Document extract:

Publisher: Pennsylvania State University Press
ISBN: 9780271092355
Number of Pages: 204
Published: 08/03/2022
Width: 15.2 cm
Height: 22.9 cm

There has never been much doubt about the faith of the “infidel historian” Edward Gibbon. But for all of Gibbon’s skepticism regarding Christianity’s central doctrines, the author of The History of the Decline and Fall of the Roman Empire did not merely seek to oppose Christianity; he confronted it as a philosophical and historical puzzle. Gibbon’s Christianity tallies the results and conditions of that confrontation.

Using rich correspondence, private journals, early works, and memoirs that were never completed, Hugh Liebert provides intimate access to Gibbon’s life in order to better understand his complex relationship with religion. Approaching the Decline and Fall from the context surrounding its conception, Liebert shows how Gibbon adapted explanations of the Roman republic’s rise to account for a new spiritual republic and, subsequently, the rise of modern Europe. Taken together, Liebert’s analysis of this context, including the nuance of Gibbon’s relationship to Christianity, and his readings of Gibbon’s better- and lesser-known texts suggest a historian more eager to comprehend Christianity’s worldly power than to sneer at or dismiss it.

Set tasks:
1. Name every kind of source that the book description says Hugh Liebert draws on to examine Gibbon's life.
2. Copy the records from their first line through the line that contains "family: Scrophulariaceae", including both of those lines.
The book description and the records are unrelated to each other.

Material provided:
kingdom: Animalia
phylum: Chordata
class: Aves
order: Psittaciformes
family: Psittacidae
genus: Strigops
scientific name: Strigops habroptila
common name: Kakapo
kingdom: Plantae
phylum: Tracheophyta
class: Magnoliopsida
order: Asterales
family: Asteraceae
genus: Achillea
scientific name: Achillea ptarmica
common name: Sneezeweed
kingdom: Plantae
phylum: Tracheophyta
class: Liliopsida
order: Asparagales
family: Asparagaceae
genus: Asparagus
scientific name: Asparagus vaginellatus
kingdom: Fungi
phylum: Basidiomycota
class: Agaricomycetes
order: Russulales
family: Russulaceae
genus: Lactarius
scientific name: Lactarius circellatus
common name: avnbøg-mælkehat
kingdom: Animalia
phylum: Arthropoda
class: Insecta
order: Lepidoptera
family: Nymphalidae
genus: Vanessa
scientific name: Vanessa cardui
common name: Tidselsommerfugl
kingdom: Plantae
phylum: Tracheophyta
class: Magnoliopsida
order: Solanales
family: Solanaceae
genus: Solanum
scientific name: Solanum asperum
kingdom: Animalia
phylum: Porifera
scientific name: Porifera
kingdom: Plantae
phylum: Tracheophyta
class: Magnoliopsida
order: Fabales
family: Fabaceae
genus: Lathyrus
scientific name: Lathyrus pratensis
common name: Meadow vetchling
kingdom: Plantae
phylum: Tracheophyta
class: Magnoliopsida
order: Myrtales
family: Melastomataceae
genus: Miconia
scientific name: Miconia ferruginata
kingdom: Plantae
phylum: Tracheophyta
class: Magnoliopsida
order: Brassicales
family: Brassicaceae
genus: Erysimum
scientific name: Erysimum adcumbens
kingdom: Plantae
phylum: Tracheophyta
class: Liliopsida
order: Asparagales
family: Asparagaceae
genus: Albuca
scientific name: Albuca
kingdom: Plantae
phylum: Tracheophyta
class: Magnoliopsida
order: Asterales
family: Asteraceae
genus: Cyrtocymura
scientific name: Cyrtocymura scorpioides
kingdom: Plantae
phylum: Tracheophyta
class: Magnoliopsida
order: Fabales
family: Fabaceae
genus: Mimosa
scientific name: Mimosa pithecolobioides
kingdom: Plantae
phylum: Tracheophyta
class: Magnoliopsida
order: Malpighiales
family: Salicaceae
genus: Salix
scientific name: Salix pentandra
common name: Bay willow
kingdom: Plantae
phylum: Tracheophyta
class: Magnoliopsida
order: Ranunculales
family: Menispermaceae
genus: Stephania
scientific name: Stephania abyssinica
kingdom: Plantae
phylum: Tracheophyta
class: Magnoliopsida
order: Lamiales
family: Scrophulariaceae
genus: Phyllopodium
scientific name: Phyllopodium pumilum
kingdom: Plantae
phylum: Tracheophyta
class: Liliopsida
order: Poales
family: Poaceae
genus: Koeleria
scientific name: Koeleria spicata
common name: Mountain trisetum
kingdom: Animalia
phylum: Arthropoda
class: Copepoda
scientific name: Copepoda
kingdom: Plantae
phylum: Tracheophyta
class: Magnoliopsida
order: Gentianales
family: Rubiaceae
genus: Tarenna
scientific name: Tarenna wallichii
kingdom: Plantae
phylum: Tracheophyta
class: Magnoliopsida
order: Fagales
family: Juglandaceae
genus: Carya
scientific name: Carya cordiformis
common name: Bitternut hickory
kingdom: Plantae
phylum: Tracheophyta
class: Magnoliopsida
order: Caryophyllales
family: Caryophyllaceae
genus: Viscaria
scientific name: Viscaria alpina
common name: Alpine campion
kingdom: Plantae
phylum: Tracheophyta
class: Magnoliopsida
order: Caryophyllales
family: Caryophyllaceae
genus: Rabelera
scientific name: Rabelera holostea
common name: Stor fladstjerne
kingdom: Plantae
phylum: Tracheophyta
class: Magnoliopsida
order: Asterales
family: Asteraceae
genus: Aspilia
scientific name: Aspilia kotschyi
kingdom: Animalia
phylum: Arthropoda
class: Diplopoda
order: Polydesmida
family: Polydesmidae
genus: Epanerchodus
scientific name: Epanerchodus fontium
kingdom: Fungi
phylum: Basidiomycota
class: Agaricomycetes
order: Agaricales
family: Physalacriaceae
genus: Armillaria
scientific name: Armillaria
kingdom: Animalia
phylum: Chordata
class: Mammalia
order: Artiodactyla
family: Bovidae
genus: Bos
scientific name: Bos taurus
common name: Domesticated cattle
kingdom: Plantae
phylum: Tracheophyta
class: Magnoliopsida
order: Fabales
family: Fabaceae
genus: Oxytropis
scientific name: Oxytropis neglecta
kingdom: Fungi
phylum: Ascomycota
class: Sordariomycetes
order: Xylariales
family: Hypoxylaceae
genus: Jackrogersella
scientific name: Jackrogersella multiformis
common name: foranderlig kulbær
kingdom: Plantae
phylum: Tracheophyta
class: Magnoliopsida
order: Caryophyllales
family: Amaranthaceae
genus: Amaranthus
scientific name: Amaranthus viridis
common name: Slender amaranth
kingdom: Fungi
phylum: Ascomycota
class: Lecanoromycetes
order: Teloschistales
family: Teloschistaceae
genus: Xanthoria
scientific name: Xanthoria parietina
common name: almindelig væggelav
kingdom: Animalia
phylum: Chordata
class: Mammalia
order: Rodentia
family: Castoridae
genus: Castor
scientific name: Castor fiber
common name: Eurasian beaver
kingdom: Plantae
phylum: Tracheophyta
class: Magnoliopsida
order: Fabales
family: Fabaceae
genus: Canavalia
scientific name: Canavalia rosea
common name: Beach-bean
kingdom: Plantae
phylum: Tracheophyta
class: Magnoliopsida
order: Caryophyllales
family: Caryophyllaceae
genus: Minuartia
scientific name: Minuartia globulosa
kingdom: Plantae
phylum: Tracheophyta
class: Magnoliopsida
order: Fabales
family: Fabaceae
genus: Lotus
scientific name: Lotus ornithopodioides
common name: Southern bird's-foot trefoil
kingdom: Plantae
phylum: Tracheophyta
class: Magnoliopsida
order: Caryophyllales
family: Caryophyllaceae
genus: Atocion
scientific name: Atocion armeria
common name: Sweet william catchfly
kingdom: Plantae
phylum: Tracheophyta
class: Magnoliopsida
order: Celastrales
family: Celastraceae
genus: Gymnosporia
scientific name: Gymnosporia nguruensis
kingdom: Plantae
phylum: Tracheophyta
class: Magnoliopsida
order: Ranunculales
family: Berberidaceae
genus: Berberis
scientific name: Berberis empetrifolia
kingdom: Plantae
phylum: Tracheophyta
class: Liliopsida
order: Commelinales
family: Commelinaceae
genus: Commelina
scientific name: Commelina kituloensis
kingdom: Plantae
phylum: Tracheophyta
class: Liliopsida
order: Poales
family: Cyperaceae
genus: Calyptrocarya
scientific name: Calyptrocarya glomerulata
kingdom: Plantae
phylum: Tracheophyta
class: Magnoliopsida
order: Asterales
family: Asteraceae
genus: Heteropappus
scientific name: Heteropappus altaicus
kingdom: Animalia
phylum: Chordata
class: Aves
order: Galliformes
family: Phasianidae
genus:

Final results:
1.
- rich correspondence
- private journals
- early works
- memoirs that were never completed

2.
kingdom: Animalia
phylum: Chordata
class: Aves
order: Psittaciformes
family: Psittacidae
genus: Strigops
scientific name: Strigops habroptila
common name: Kakapo
kingdom: Plantae
phylum: Tracheophyta
class: Magnoliopsida
order: Asterales
family: Asteraceae
genus: Achillea
scientific name: Achillea ptarmica
common name: Sneezeweed
kingdom: Plantae
phylum: Tracheophyta
class: Liliopsida
order: Asparagales
family: Asparagaceae
genus: Asparagus
scientific name: Asparagus vaginellatus
kingdom: Fungi
phylum: Basidiomycota
class: Agaricomycetes
order: Russulales
family: Russulaceae
genus: Lactarius
scientific name: Lactarius circellatus
common name: avnbøg-mælkehat
kingdom: Animalia
phylum: Arthropoda
class: Insecta
order: Lepidoptera
family: Nymphalidae
genus: Vanessa
scientific name: Vanessa cardui
common name: Tidselsommerfugl
kingdom: Plantae
phylum: Tracheophyta
class: Magnoliopsida
order: Solanales
family: Solanaceae
genus: Solanum
scientific name: Solanum asperum
kingdom: Animalia
phylum: Porifera
scientific name: Porifera
kingdom: Plantae
phylum: Tracheophyta
class: Magnoliopsida
order: Fabales
family: Fabaceae
genus: Lathyrus
scientific name: Lathyrus pratensis
common name: Meadow vetchling
kingdom: Plantae
phylum: Tracheophyta
class: Magnoliopsida
order: Myrtales
family: Melastomataceae
genus: Miconia
scientific name: Miconia ferruginata
kingdom: Plantae
phylum: Tracheophyta
class: Magnoliopsida
order: Brassicales
family: Brassicaceae
genus: Erysimum
scientific name: Erysimum adcumbens
kingdom: Plantae
phylum: Tracheophyta
class: Liliopsida
order: Asparagales
family: Asparagaceae
genus: Albuca
scientific name: Albuca
kingdom: Plantae
phylum: Tracheophyta
class: Magnoliopsida
order: Asterales
family: Asteraceae
genus: Cyrtocymura
scientific name: Cyrtocymura scorpioides
kingdom: Plantae
phylum: Tracheophyta
class: Magnoliopsida
order: Fabales
family: Fabaceae
genus: Mimosa
scientific name: Mimosa pithecolobioides
kingdom: Plantae
phylum: Tracheophyta
class: Magnoliopsida
order: Malpighiales
family: Salicaceae
genus: Salix
scientific name: Salix pentandra
common name: Bay willow
kingdom: Plantae
phylum: Tracheophyta
class: Magnoliopsida
order: Ranunculales
family: Menispermaceae
genus: Stephania
scientific name: Stephania abyssinica
kingdom: Plantae
phylum: Tracheophyta
class: Magnoliopsida
order: Lamiales
family: Scrophulariaceae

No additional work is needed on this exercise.